* **WHAT THE TASK REQUIRES**
The answer must consist of each line below that contains the word "down", copied in full.

========================================

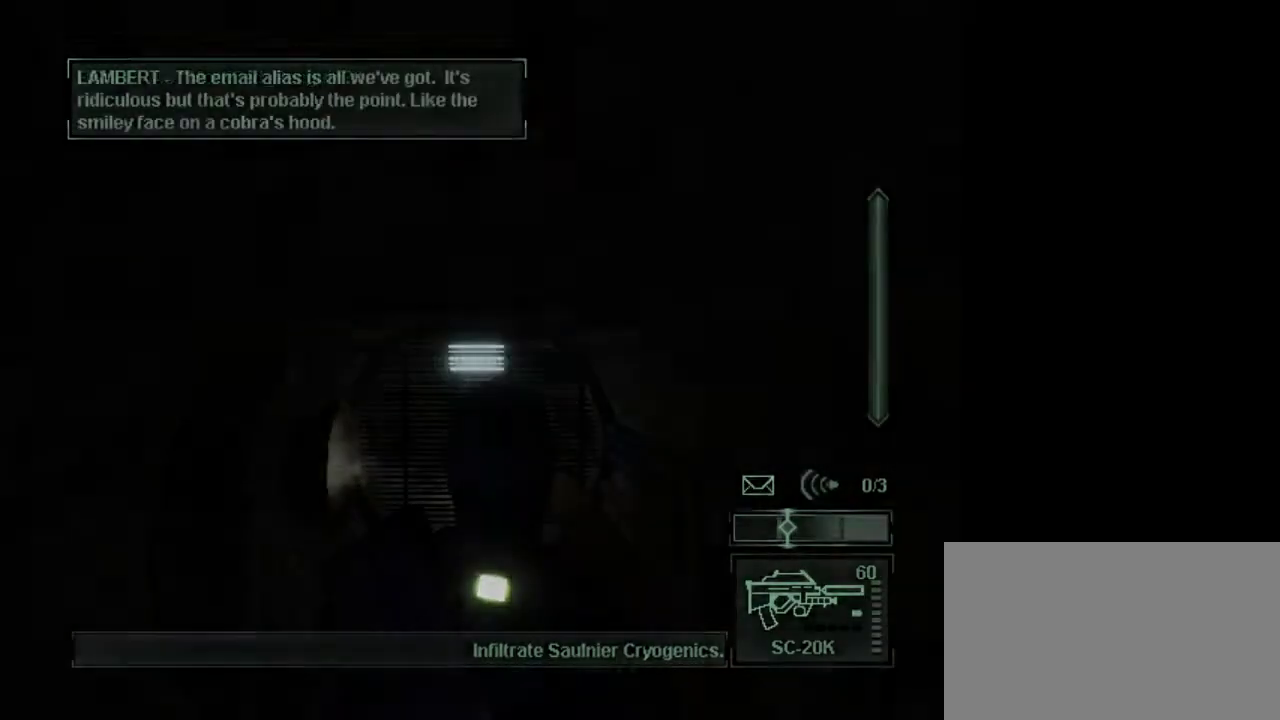
{"keys": ["2"], "mouse": [], "events": [[83, "1", "up"], [267, "2", "down"], [350, "2", "up"], [450, "2", "down"]]}
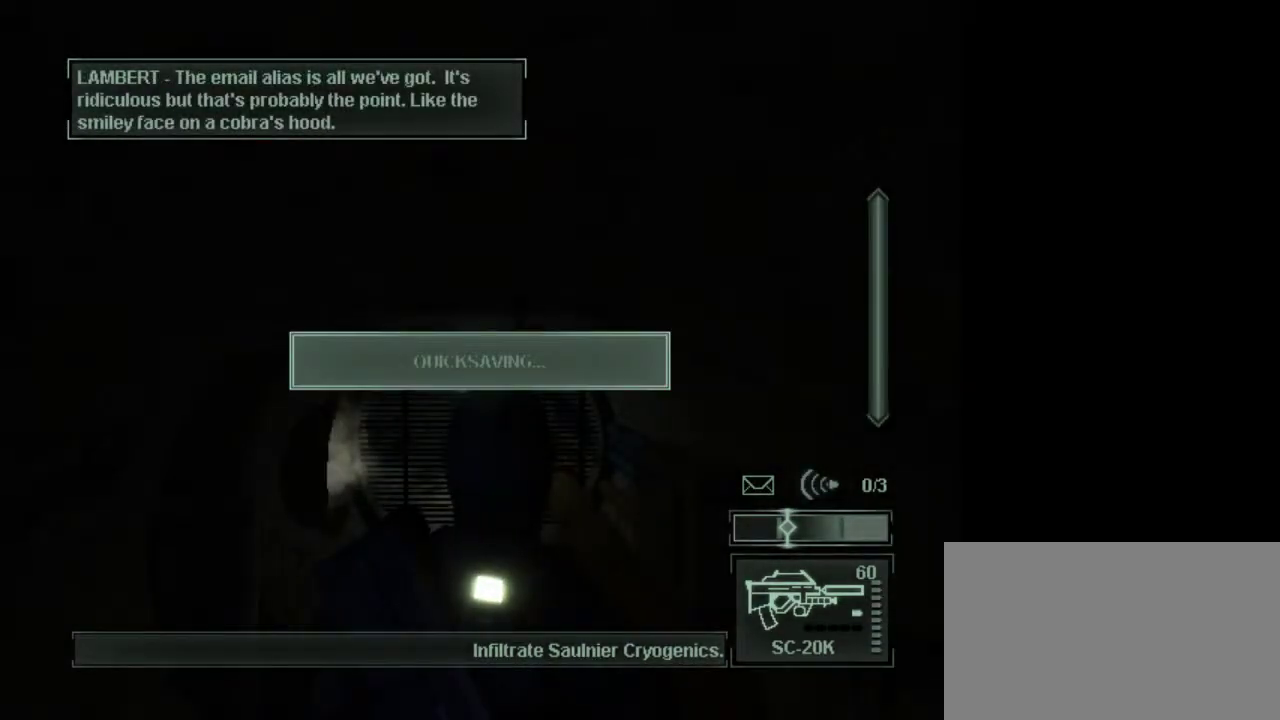
{"keys": [], "mouse": [], "events": [[50, "2", "up"], [183, "1", "down"], [283, "1", "up"], [417, "1", "down"], [467, "1", "up"]]}
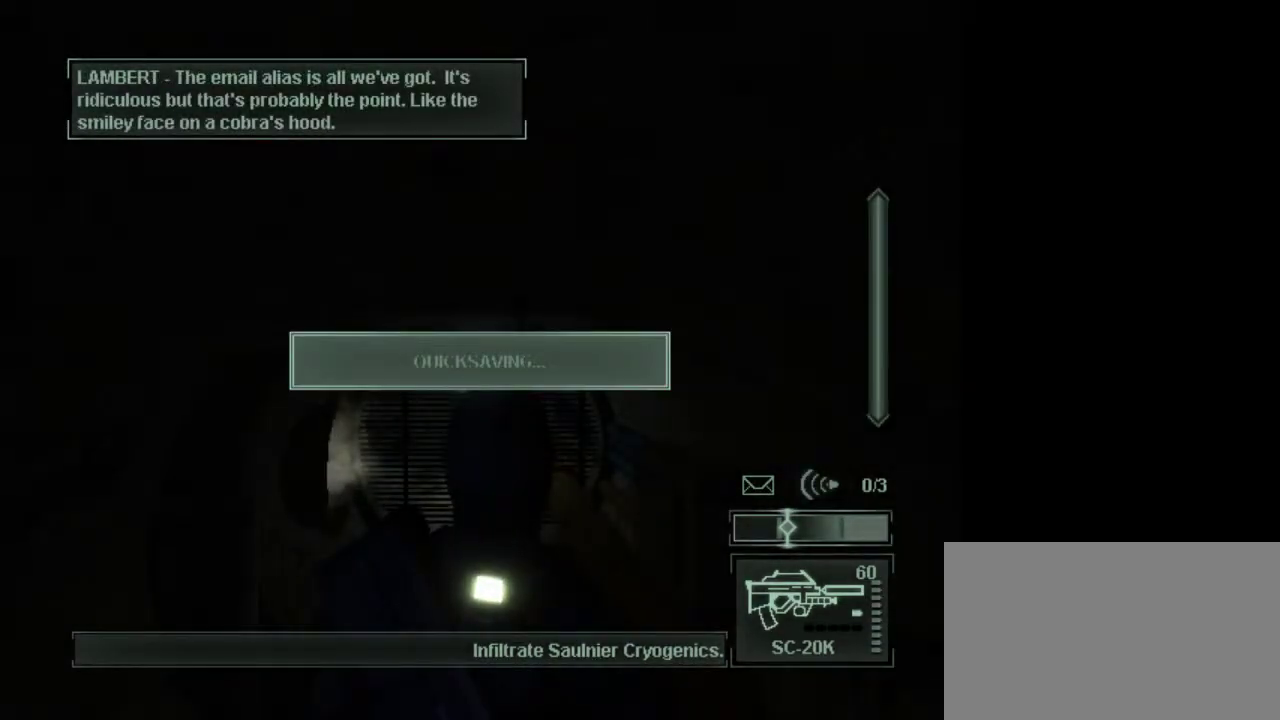
{"keys": ["1"], "mouse": [], "events": [[67, "1", "down"], [150, "1", "up"], [250, "1", "down"], [300, "1", "up"], [433, "1", "down"]]}
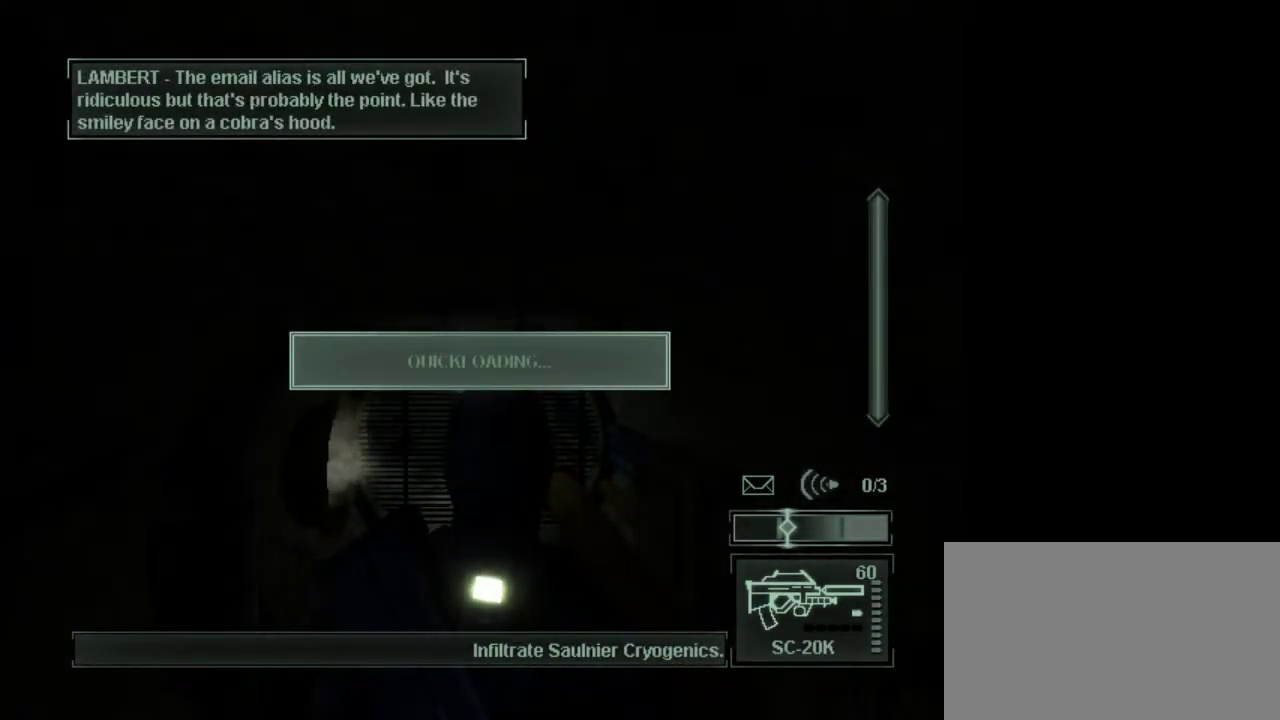
{"keys": [], "mouse": [], "events": [[33, "1", "up"]]}
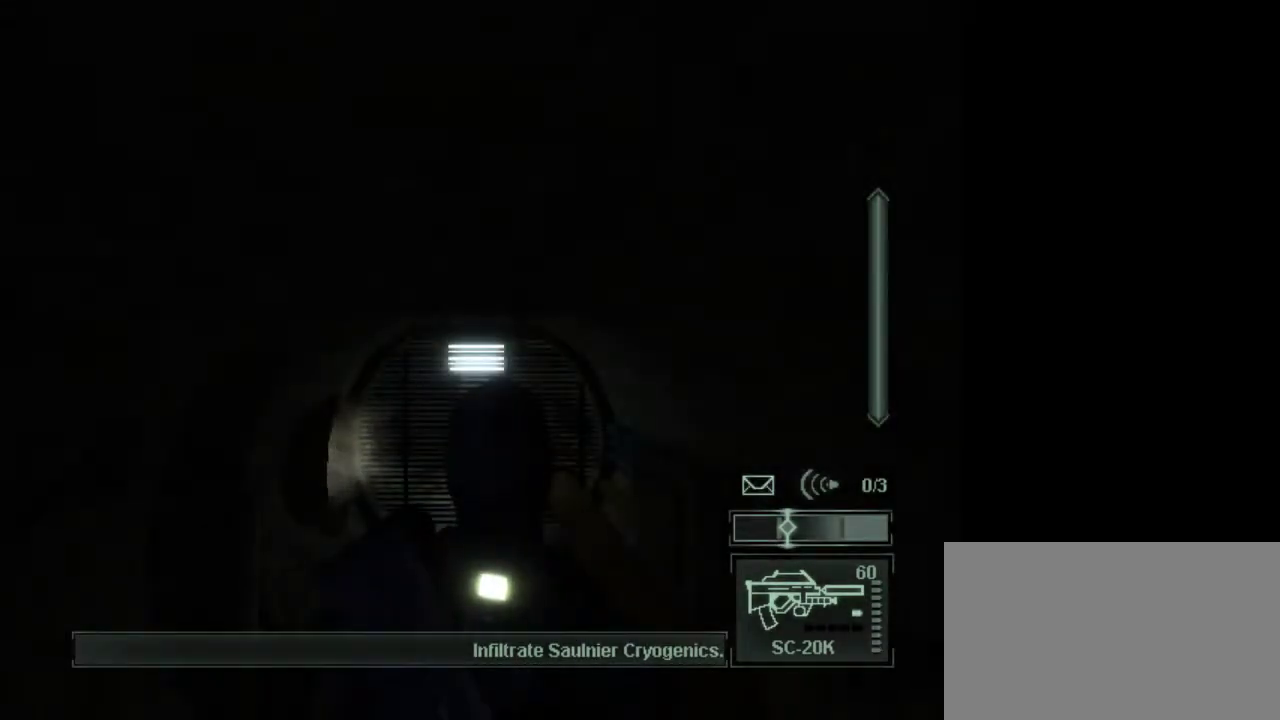
{"keys": [], "mouse": [], "events": []}
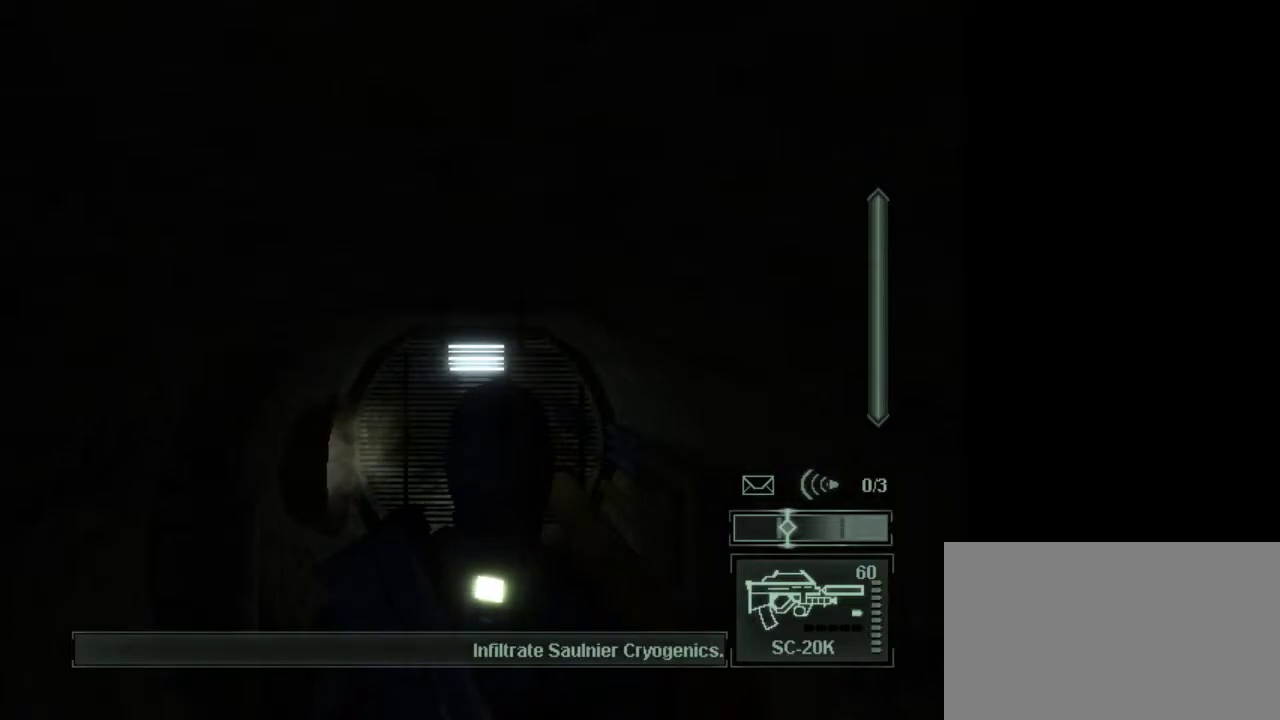
{"keys": [], "mouse": [], "events": []}
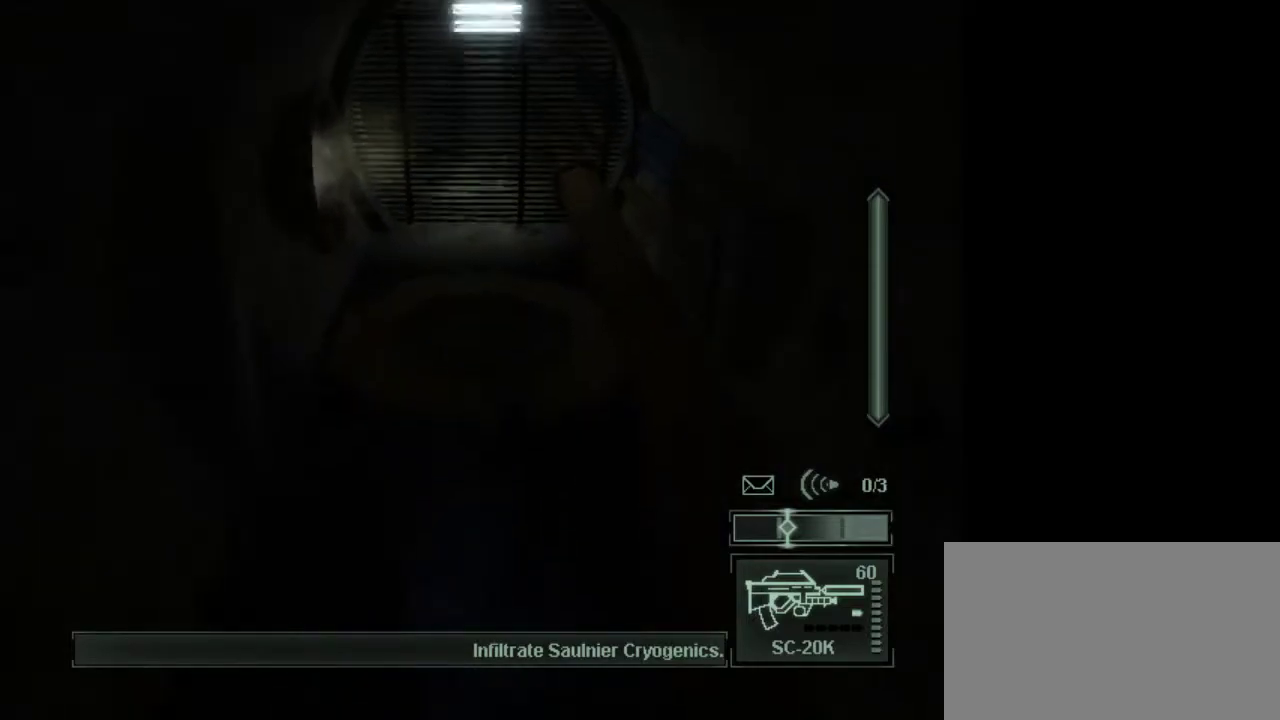
{"keys": [], "mouse": [], "events": []}
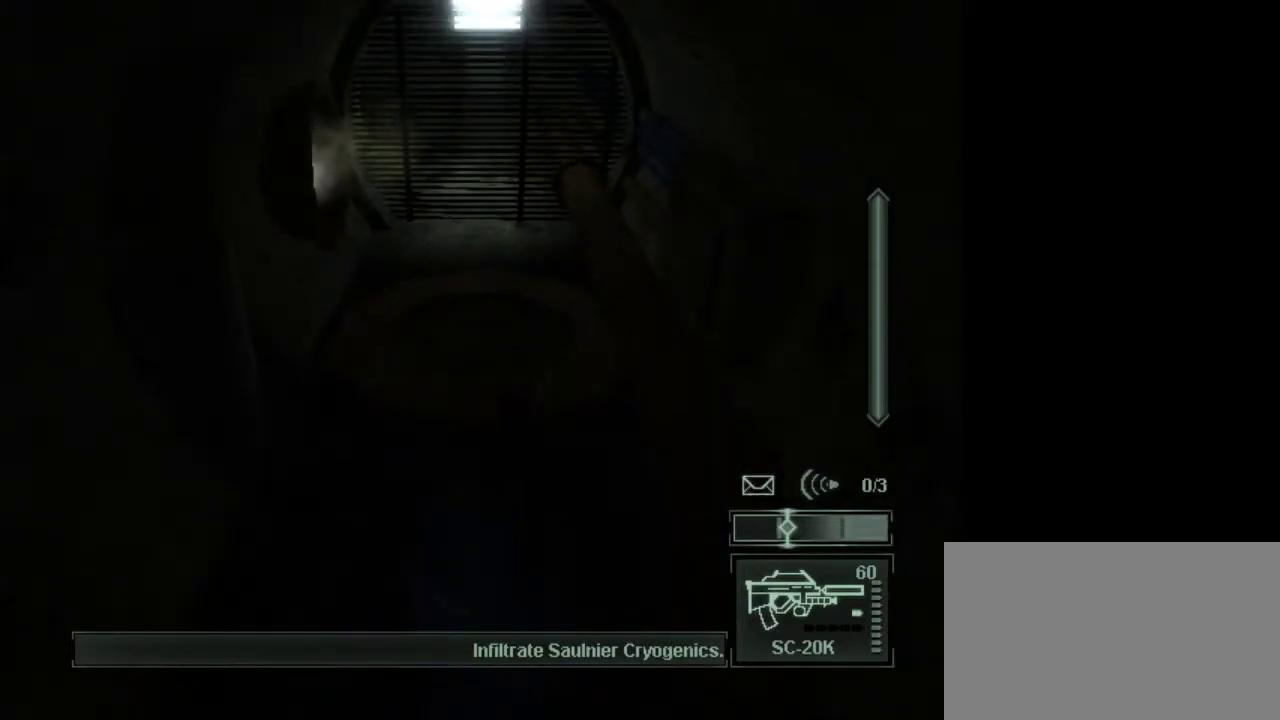
{"keys": [], "mouse": [], "events": []}
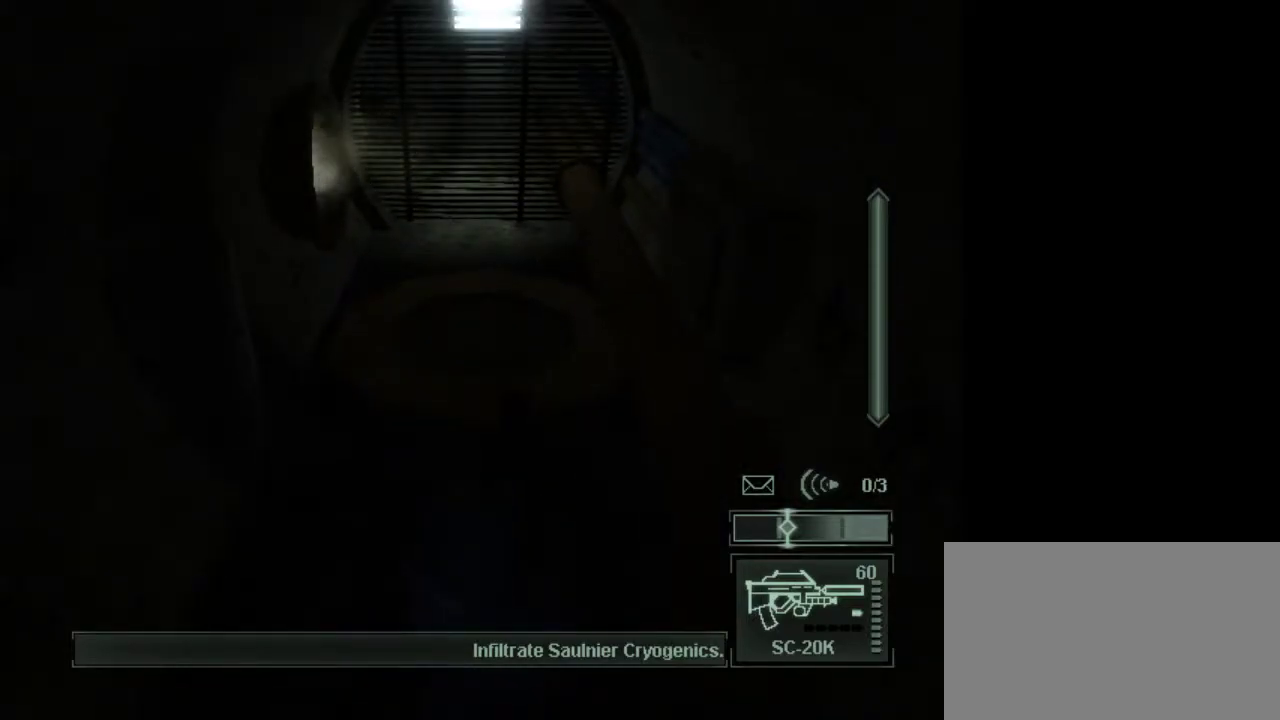
{"keys": [], "mouse": [], "events": []}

========================================

* **COMPLETED TASK**
{"keys": ["2"], "mouse": [], "events": [[83, "1", "up"], [267, "2", "down"], [350, "2", "up"], [450, "2", "down"]]}
{"keys": [], "mouse": [], "events": [[50, "2", "up"], [183, "1", "down"], [283, "1", "up"], [417, "1", "down"], [467, "1", "up"]]}
{"keys": ["1"], "mouse": [], "events": [[67, "1", "down"], [150, "1", "up"], [250, "1", "down"], [300, "1", "up"], [433, "1", "down"]]}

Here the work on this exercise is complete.